For the past 30 years, the Sickle Cell Community has only had supportive care, which means trying to mitigate the symptoms by using pain killers, antibiotics and blood transfusions. Aging patients are living with multiple complications and the well documented social stigma that comes with the need for opioids to control the pain.
Between July 2017 and November 2019, the U.S. FDA approved three new drugs specifically targeted for people with SCD. As of today, none of these drugs are available in Canada.
We need new treatments to address the many differences that each SCD patient has to ensure quality of life and equity in care for Canadians living with any disease. This is why many more common diseases have multiple options, since one treatment will not address the entire population. Physicians need to have these options to provide a personalized medicine strategy for their patients, or we risk helping only a few but leaving many behind.
IMC: How would the July 1, coming-into-force of the new Guidelines and Regulations from the Patented Medicines Prices Review Board (PMPRB) impact the sickle cell community and more broadly those living with rare diseases in Canada?
Biba: Any regulation that is going to prevent or delay medicines for rare or ultra-rare diseases from coming to Canada is going to negatively impact us. As a community, we are always worried about access to the equitable and effective care. With only supportive care, and with people now living past their 30th birthday, we are at a critical juncture: any delay in treatment accessibility – even by a year – increases the risk of major health complications. This not only adds a longer-term increased financial and resource burden on our health care system but results in heightened and additional quality of life issues for this vulnerable population.
We are concerned since we have not seen any substantive reassurances that these new regulations will not delay or deter these treatments from coming to Canada. We have not been assured that this promotes Canada as a viable and attractive destination for any research and treatments. We need to be shown, in a clear way, that these new regulations will be beneficial for Canadians living with SCD.
The lives of Canadians living with a rare or ultra-rare disease are at stake, the lives of families are at stake, and the long-term continuing mitigation cost to the health care system is at stake.
IMC: What message would you give to Canadian patients living with rare diseases, like SCD?

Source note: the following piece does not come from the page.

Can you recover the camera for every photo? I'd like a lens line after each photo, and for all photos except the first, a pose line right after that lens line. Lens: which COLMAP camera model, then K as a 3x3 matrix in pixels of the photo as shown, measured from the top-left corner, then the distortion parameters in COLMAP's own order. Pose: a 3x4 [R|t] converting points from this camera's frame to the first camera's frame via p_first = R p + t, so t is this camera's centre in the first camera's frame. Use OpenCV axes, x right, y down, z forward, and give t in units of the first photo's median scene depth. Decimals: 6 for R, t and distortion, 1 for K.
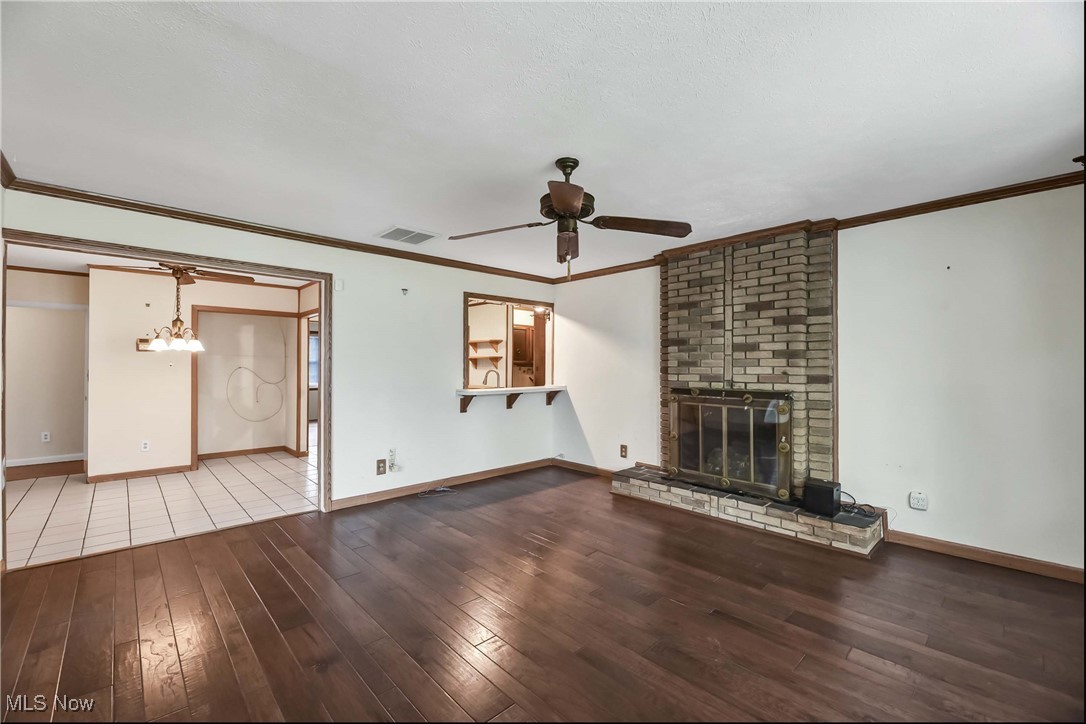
lens RADIAL K [[452.0, 0, 549.3], [0, 452.0, 359.9], [0, 0, 1]] dist [0.005276, -0.003703]
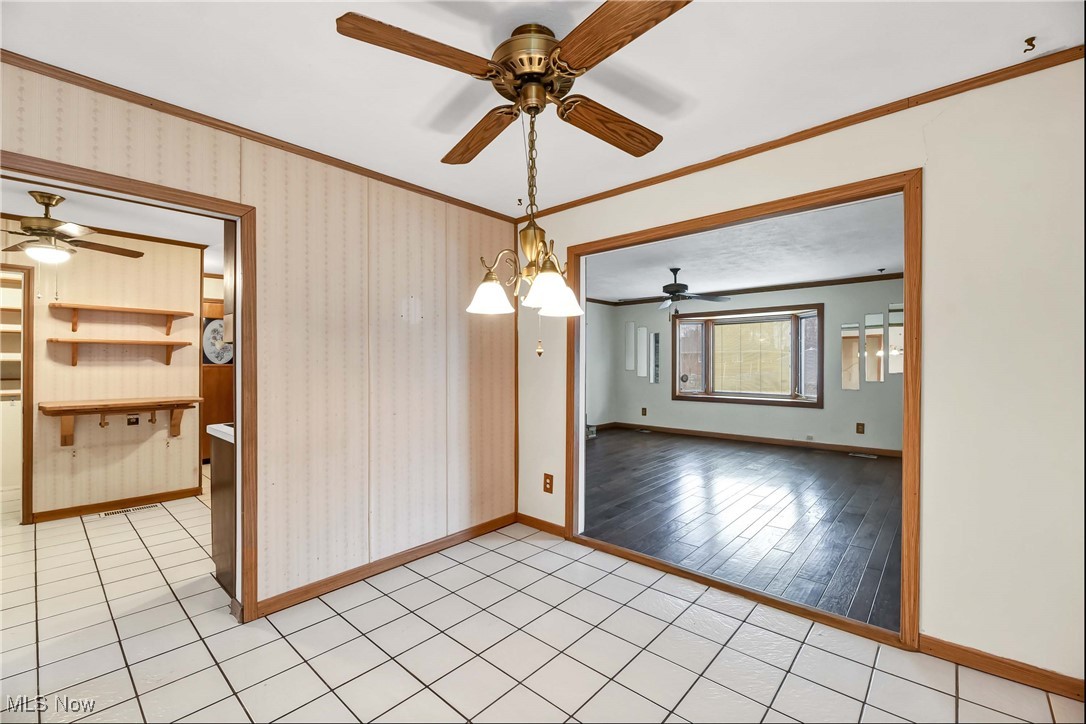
lens RADIAL K [[452.0, 0, 527.4], [0, 452.0, 363.6], [0, 0, 1]] dist [0.005276, -0.003703]
pose [[-0.049111, -0.002346, 0.998791, -1.247470], [-0.014020, 0.999900, 0.001659, 0.020707], [-0.998695, -0.013922, -0.049139, 1.059512]]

Biba: Being a caregiver for a young adult living with SCD gave me a unique understanding of the needs of individuals and families dealing with this disease. For 30 years, I have experienced great changes in SCD care. We went from a certain death sentence to the hope of getting cured through gene therapy and treatments that work more effectively to manage symptoms.
Clinical trials are showing promising results. As we wait for these innovative therapies, our community must prepare and be ready to help decision makers understand the urgency of our situation. Therefore, the Sickle Cell Disease Association of Canada, SCDAC, is implementing a national registry for Sickle Cell Disease because is it the only way for us to be officially counted and visible, in an evidence-based way, in the healthcare system.
Being counted means showing what better care looks like, having access to more treatment options, and how it results in a better quality of life. We must therefore unite and work together as a single strong unified voice: one community made more powerful by the unified voices of all.